Stalin’s admiration of Ivan, reflected by the sycophantic historians of his day, is notorious, as is the Soviet dictator’s enthusiasm for part one of Eisenstein’s film portrayal of the tsar – the harsh but just reformer-warrior – and his hostility towards part two, where Ivan is portrayed losing his mind. There is a sad assonance between the reign of the two tyrants, four hundred years apart. Both believed themselves to be beyond human laws; both lost sight of the difference between their self-love and the interests of the country they were ostensibly protecting. Both benefited from a culture of denunciation, in which people would betray their friends and relatives either to forestall the witchfinder’s finger coming to rest on them, or to gain a post or property they coveted. Both enlarged their realms, yet failed to give the new lands the conditions they needed to prosper. Both obstructed the exchange of new ideas with the West. Both weakened their armies with random purges and then, faced with the consequences of their actions, displayed cowardice and indecision: Stalin after Hitler’s invasion in 1941, Ivan when the Crimean Tatars sacked Moscow in 1571. Both responded to economic challenges of their own making by introducing forms of slavery: Stalin the slave labour system, Ivan the early stages of serfdom.

The vanity of each was reflected in a yearning to be considered an authority in a field other than his own. With Stalin, it was the arts, notably literature; with Ivan, it was religion. He spent much of his life in monasteries, on pilgrimages, at prayer, in the repentance that both followed and presaged an atrocity, in debate with foreign visitors about the relative merits of Orthodox Christianity and what he saw as the Lutheran and Roman heresies, in acting out, with costumes, with his children of darkness, boozy, orgiastic, sadistic parodies of the monastic life. His letters are suffused with biblical references. He seemed to divide humanity into those who cleaved to God’s will and those he called curs, hounds, mongrels. For Ivan there was only the godly and the dogly, and nothing between.
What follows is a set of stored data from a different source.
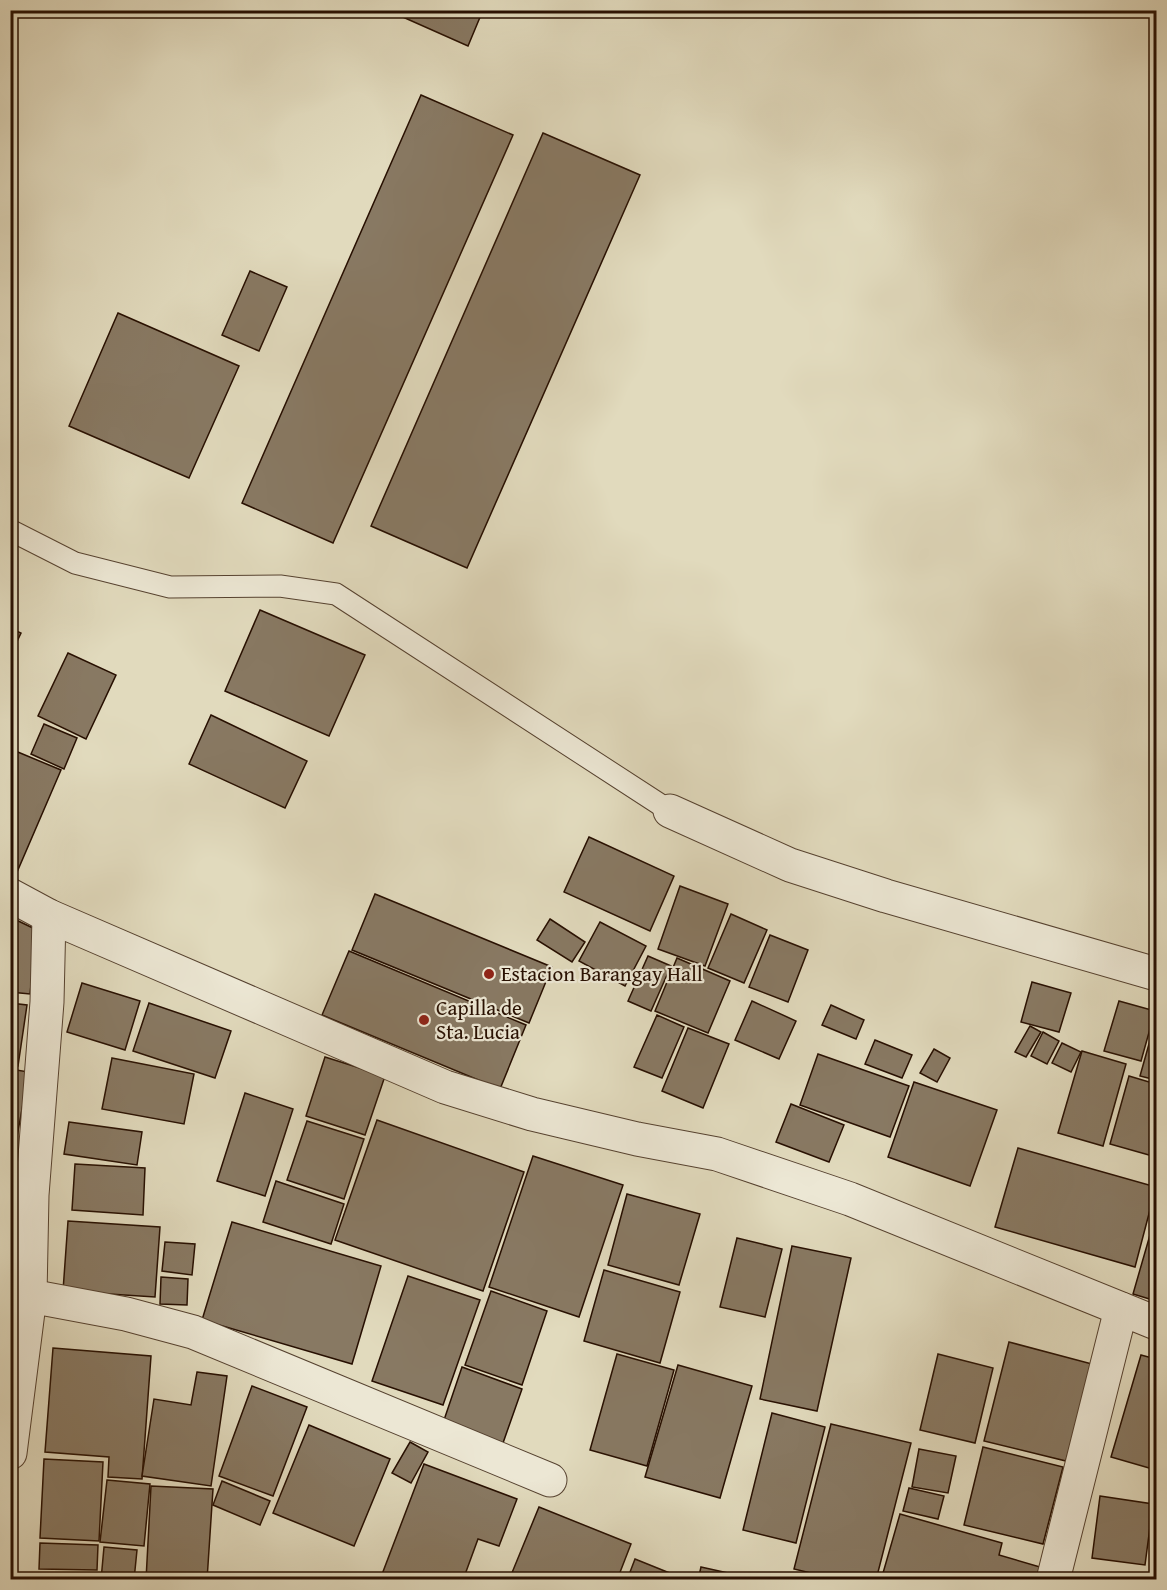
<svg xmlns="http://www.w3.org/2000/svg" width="1167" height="1590" viewBox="0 0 1167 1590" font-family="'Gentium Book Plus',serif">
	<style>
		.building { fill: #887963; stroke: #270f01; stroke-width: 1.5 }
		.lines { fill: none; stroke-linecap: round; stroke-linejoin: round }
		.service-casing { stroke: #564230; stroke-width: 23 }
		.minor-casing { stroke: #564230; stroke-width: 35 }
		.service { stroke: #ece7d4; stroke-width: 21 }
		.minor { stroke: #ece7d4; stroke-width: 33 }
		.poi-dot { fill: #8f2418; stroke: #ece7d4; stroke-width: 2 }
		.labels { text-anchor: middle; stroke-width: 4.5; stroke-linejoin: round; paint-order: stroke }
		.poi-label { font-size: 21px; fill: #270f01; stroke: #ece7d4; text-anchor: start }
	</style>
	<rect width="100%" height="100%" fill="#e1dabd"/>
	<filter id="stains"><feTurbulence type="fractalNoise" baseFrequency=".00333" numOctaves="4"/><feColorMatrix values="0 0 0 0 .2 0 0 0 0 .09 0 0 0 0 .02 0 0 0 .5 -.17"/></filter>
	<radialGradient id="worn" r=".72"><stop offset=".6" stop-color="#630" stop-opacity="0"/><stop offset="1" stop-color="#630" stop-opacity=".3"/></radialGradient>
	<!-- building -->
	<g class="building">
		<polygon points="387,10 483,10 468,46"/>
		<polygon points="421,95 513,135 333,543 242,503"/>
		<polygon points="543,133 640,175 467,568 371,526"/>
		<polygon points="250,271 287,287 259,351 222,335"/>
		<polygon points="118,313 239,366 189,478 69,426"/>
		<polygon points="260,610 365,655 329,736 225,691"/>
		<polygon points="10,628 21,633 10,656"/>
		<polygon points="68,653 116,675 86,739 38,716"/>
		<polygon points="211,715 307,761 285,808 189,764"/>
		<polygon points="44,724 77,738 64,769 31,754"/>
		<polygon points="13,750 61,770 14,879 10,878 10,756"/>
		<polygon points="589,837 674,876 650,931 564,892"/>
		<polygon points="680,886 728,904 705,966 658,949"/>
		<polygon points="375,894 552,967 529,1023 352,950"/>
		<polygon points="731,914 767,930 744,983 708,968"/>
		<polygon points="10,917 37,930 30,994 10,992"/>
		<polygon points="550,919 585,942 572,962 537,940"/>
		<polygon points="600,922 646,946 625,986 579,961"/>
		<polygon points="770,935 808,950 788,1002 749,987"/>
		<polygon points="349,951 526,1025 500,1089 322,1015"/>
		<polygon points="648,956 671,966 651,1011 628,1001"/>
		<polygon points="677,958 730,981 708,1033 655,1011"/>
		<polygon points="1032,982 1071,993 1059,1032 1021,1022"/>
		<polygon points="82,983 140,1001 125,1050 67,1032"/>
		<polygon points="752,1001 796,1021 779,1059 735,1040"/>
		<polygon points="1119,1001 1155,1011 1141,1061 1104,1051"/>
		<polygon points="10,1003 27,1005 18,1066 10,1065"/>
		<polygon points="149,1003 231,1031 215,1078 133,1051"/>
		<polygon points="831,1005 864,1020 856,1039 822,1025"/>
		<polygon points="657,1015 684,1027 662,1078 634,1067"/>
		<polygon points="1156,1019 1156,1080 1140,1076"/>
		<polygon points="1030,1026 1041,1032 1026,1057 1015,1052"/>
		<polygon points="688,1028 729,1044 703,1108 662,1091"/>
		<polygon points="1043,1032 1059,1041 1047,1064 1031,1056"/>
		<polygon points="875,1040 912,1055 902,1078 865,1064"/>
		<polygon points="1062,1043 1081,1052 1071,1072 1052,1063"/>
		<polygon points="934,1049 950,1058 937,1082 920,1073"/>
		<polygon points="1082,1051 1126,1064 1103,1146 1058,1133"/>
		<polygon points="818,1054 909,1086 890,1137 800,1105"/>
		<polygon points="325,1057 385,1076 365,1135 306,1116"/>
		<polygon points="112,1058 194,1074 184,1124 102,1109"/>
		<polygon points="10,1069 29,1072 10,1174"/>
		<polygon points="1129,1076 1156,1084 1156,1157 1110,1144"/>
		<polygon points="914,1082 997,1110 970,1186 888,1157"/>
		<polygon points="245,1093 293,1109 265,1196 217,1181"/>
		<polygon points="791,1104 844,1125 829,1162 776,1142"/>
		<polygon points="377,1120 524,1172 483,1291 335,1240"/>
		<polygon points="307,1121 364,1139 344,1199 287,1180"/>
		<polygon points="69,1122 142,1132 137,1165 64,1154"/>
		<polygon points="1018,1148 1156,1187 1135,1267 995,1227"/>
		<polygon points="533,1156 623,1185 579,1317 489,1287"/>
		<polygon points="75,1164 145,1168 143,1215 72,1210"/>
		<polygon points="276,1181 344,1204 331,1244 263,1222"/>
		<polygon points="627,1194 700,1214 679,1285 608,1265"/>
		<polygon points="1156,1214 1156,1301 1133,1294"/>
		<polygon points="68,1221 160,1227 155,1297 63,1291"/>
		<polygon points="232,1222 381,1266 352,1364 202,1320"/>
		<polygon points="737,1238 782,1249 765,1317 720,1307"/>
		<polygon points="165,1242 195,1244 192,1275 162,1271"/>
		<polygon points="792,1246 851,1258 817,1411 760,1399"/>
		<polygon points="604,1270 680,1292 660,1363 584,1341"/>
		<polygon points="408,1276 480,1300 443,1405 372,1381"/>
		<polygon points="161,1277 188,1279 187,1305 160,1304"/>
		<polygon points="491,1291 547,1311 522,1385 465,1365"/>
		<polygon points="1009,1342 1092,1364 1066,1461 984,1441"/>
		<polygon points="53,1348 151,1356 142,1479 108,1477 109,1457 45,1452"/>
		<polygon points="617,1354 674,1370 647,1466 590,1450"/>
		<polygon points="938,1354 993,1368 975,1443 920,1430"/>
		<polygon points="1141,1355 1156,1359 1156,1470 1111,1457"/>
		<polygon points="678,1365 752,1386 720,1498 645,1477"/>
		<polygon points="462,1367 522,1389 503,1443 443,1423"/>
		<polygon points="197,1372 227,1376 211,1486 142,1476 154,1399 191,1405"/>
		<polygon points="252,1386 307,1407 273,1496 219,1476"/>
		<polygon points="772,1413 825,1427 796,1543 743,1530"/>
		<polygon points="831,1424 911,1443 876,1580 840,1580 794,1569"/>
		<polygon points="309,1425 390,1459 354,1546 273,1513"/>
		<polygon points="410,1442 428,1452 411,1483 392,1473"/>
		<polygon points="983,1447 1063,1467 1043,1544 964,1525"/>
		<polygon points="919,1449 956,1456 948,1493 912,1487"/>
		<polygon points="44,1459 103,1462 99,1541 40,1538"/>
		<polygon points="424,1464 517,1499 499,1546 478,1539 463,1580 387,1580 381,1577"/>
		<polygon points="107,1480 150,1484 144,1546 100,1542"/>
		<polygon points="222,1481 270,1501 260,1525 213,1505"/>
		<polygon points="151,1486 213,1489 207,1580 146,1580"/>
		<polygon points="909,1488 944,1496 938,1519 903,1511"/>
		<polygon points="1100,1496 1153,1504 1145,1565 1092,1558"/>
		<polygon points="539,1507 631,1544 617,1580 509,1580"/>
		<polygon points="900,1514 1002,1543 999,1555 1040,1567 1037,1580 881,1580"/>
		<polygon points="40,1543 98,1545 97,1570 39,1569"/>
		<polygon points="104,1547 137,1550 134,1580 101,1580"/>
		<polygon points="635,1559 687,1580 627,1580"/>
		<polygon points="701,1567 751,1578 751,1580 698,1580"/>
		<polygon points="51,1573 95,1574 95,1580 51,1580"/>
	</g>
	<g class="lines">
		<!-- service casing -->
		<g class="service-casing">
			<polyline id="service" points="10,530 75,563 170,587 280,586 336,594 670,811"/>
		</g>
		<!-- minor casing -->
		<g class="minor-casing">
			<g id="minor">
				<polyline points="670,811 790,865 886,896 1156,974"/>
				<polyline points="10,895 49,916 445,1087 532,1114 637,1139 717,1154 850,1199 1156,1323"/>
				<polyline points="30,1296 126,1314 193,1332 550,1480"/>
				<polyline points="10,1453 30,1296 32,1195 47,1002 49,916"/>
				<polyline points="1053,1580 1121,1309"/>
			</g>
		</g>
		<!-- service -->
		<use href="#service" class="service"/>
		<!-- minor -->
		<use href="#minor" class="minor"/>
	</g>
	<!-- markers -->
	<g class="poi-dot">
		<circle cx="489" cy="974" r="6"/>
		<circle cx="424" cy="1020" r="6"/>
	</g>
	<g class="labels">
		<!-- poi labels -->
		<g class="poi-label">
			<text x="501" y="981">Estacion Barangay Hall</text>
			<text x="436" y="1015">Capilla de<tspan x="436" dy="24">Sta. Lucia</tspan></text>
		</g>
	</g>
	<!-- margin -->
	<rect width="1167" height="1590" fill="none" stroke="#e1dabd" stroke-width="36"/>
	<rect x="12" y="12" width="1143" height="1566" fill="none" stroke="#270f01" stroke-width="3"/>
	<rect x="18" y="18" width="1131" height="1554" fill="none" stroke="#270f01" stroke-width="1.5"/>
	<rect width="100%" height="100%" filter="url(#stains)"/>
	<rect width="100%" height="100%" fill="url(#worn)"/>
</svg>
Man’s creation of God had an ambiguity to it. On one side, it moved the seat of ultimate power out of the reach of the most powerful earthly man; it forced a degree of humility on any believing king or emperor. On the other, it meant that a ruler could believe himself humble only before God, and subject to no one else, to no earthly law or institution. The Russians of Ivan’s time were well aware of this duality. Many of the tsar’s victims went to their deaths assuring him and each other that he would be punished on the day of the Last Judgment. Perhaps he was simply mad; he did refer to himself, in one letter, as ‘mentally deranged’. Yet there was a twisted piety to Ivan. De Madariaga thinks that, in these moments of torture, he was able to convince himself that he was protecting the remainder of his people from damnation.

‘He brought together the human and the divine, which authorised him to act to purify the world of sin, using divine violence,’ she writes.

He was an incarnation of this union, which gave moral authority to everything he did and placed him on a par with God.

It was this self-identification of Ivan with the idea of sacred violence which opened the way for the tsar’s belief in the purificatory value of his cruelty, and enabled him to accept as divine in origin the sadism which made life a hell for his subjects. He needed it in order to cleanse both himself and his people from sin.

In a letter to his enemy Prince Kurbsky, one of the few to escape his wrath by finding asylum overseas, Ivan identifies himself with divine punishment. He sounds surprised. ‘If you are so righteous,’ he asks, ‘why do you not permit yourself to accept suffering from me?’